## Text for analysis

^^^^^^^^^^^^^^^^

Not-So-Subtle: Windows Server 2012 Full vs. Server Core and SQL Server Supportability
Hello again everyone. It’s been quite a busy few weeks, especially with PASS Summit 2012 in Seattle last week. I wound up doing a lot of speaking – two regular sessions, a pre-con, and I was over in Redmond on Monday for something else. It was a really great Summit, and I thank everyone who came to the pre-con and the two sessions. It was nice to see such a packed house for nearly everything. Even my failover clustering session which was scheduled to be the last one on Friday had a decent turnout. No matter what the scores wind up saying (and I hope they’re good), I have no real complaints.
I’ve been in Australia for a few days adjusting to the time difference and preparing for the mission critical/HA class with Wardy IT in Brisbane and Canberra. If you’re in Australia, I hope you’ve signed up and I’ll see you there. Anyway, I’m going through the labs I’ve put together for the class and while I’ve noticed a difference visually (more than just a command prompt) between Full and Server Core before, I’ve finally taken the time to grab some screen captures.

^^^^^^^^^^^^^^^^

Stored items
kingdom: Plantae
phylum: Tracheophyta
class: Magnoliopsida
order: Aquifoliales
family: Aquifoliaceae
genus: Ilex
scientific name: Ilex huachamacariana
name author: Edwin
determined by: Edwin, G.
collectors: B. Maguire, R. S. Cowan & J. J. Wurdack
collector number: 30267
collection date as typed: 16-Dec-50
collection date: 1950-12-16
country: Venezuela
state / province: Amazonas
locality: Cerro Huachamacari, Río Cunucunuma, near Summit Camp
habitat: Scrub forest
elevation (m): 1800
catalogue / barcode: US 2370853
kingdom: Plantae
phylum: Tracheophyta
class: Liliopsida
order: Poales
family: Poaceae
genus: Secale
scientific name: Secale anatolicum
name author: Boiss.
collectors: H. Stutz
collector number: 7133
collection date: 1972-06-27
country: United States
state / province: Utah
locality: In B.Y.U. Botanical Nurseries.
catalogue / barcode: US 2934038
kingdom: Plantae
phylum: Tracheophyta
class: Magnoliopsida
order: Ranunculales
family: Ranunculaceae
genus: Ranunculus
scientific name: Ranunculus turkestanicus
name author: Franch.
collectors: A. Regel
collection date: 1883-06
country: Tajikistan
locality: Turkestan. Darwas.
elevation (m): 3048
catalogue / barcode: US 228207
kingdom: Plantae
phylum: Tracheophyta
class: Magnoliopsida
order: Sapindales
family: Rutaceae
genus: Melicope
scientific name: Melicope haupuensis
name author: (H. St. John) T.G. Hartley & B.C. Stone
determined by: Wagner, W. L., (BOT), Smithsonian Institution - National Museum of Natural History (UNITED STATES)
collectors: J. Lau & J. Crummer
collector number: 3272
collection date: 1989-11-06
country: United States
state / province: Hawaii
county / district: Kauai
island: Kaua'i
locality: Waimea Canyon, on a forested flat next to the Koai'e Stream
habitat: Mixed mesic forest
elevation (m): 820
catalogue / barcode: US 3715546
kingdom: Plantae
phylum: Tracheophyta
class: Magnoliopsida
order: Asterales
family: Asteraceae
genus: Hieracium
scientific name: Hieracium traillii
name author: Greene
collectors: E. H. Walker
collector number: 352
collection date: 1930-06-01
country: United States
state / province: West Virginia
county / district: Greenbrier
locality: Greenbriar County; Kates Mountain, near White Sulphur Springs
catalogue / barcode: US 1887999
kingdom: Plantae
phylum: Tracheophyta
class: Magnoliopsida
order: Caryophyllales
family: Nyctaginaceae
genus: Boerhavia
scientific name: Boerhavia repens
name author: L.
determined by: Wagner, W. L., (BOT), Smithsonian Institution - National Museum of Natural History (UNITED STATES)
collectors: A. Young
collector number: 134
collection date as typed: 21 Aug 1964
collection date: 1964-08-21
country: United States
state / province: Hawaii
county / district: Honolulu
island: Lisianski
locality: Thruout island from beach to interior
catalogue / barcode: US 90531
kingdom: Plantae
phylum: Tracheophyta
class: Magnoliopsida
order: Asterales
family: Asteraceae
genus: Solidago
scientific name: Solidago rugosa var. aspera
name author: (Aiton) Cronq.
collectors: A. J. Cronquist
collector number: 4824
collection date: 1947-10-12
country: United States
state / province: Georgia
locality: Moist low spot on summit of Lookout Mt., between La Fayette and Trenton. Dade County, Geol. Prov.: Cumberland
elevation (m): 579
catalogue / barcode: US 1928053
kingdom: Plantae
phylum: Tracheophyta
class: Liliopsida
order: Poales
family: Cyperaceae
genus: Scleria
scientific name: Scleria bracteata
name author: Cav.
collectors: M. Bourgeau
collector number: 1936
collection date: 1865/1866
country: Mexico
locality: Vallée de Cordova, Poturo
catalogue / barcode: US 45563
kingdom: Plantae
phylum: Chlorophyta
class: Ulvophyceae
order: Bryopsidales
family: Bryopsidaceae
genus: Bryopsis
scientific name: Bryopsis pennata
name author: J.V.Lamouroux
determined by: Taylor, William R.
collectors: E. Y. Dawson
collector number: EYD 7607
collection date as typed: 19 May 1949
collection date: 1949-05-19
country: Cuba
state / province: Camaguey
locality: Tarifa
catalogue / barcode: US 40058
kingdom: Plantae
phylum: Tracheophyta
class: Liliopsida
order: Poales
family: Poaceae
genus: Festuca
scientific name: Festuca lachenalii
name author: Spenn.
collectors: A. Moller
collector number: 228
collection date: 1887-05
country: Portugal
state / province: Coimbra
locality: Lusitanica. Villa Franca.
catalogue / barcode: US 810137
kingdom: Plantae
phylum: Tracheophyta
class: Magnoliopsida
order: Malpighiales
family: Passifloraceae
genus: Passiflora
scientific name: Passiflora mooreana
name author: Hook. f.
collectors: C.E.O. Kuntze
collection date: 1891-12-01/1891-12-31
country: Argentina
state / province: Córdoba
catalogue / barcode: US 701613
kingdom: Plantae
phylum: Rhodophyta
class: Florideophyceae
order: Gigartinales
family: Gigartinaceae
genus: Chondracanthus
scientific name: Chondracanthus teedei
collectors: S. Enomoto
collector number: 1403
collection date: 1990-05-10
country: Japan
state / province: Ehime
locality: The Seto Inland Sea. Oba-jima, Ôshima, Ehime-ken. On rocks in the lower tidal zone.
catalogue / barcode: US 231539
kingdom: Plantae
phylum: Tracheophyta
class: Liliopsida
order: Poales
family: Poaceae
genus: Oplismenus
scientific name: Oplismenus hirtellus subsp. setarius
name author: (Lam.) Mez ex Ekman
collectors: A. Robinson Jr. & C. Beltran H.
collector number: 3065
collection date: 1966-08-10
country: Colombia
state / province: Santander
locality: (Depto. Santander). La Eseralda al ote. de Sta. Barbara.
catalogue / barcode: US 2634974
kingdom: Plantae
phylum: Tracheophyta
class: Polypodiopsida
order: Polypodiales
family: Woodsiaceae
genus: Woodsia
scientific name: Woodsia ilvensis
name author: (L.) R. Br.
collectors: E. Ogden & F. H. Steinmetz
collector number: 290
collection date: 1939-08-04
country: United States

^^^^^^^^^^^^^^^^

Continue the blog post on Windows Server 2012 Full versus Server Core and SQL Server supportability, starting right after its final sentence.

As you know, since Windows Server 2008 there has been a Core variant of the operating system. This clearly continues in Windows Server 2012, but there’s an interesting twist. I’ve blogged a little about how you can switch shells between Full, MinShell, and pure Server Core. Microsoft published the important KB article “Using SQL Server in Windows 8 and Windows Server 2012 environments” (go bookmark it now!). It clearly states the following in terms of switching between the shells when SQL Server is installed:
… be aware that you cannot switch from Full Server to Minimal Server Interface or Server Core when one or more instances of SQL Server 2012 is installed.
To switch from Full Server to Minimal Server Interface or Server Core when one or more instances of SQL Server 2012 are installed, you must uninstall SQL Server 2012, switch modes, and then reinstall SQL Server 2012. However, you can turn on SQL Server 2012 installation prerequisites in Full Server mode, switch to Server Core mode, and then install SQL Server 2012.
Ouch! So clearly you need to choose your shell up front or else you’re going to have to uninstall and reinstall. Truth be told, I have tested and you can technically switch with SQL Server installed. There does not seem to be any issues, but this is how Microsoft has chosen to support how this will work. Also note the following in the KB:
SQL Server 2008 and SQL Server 2008 R2 are not supported in Minimal Server Interface or Server Core modes.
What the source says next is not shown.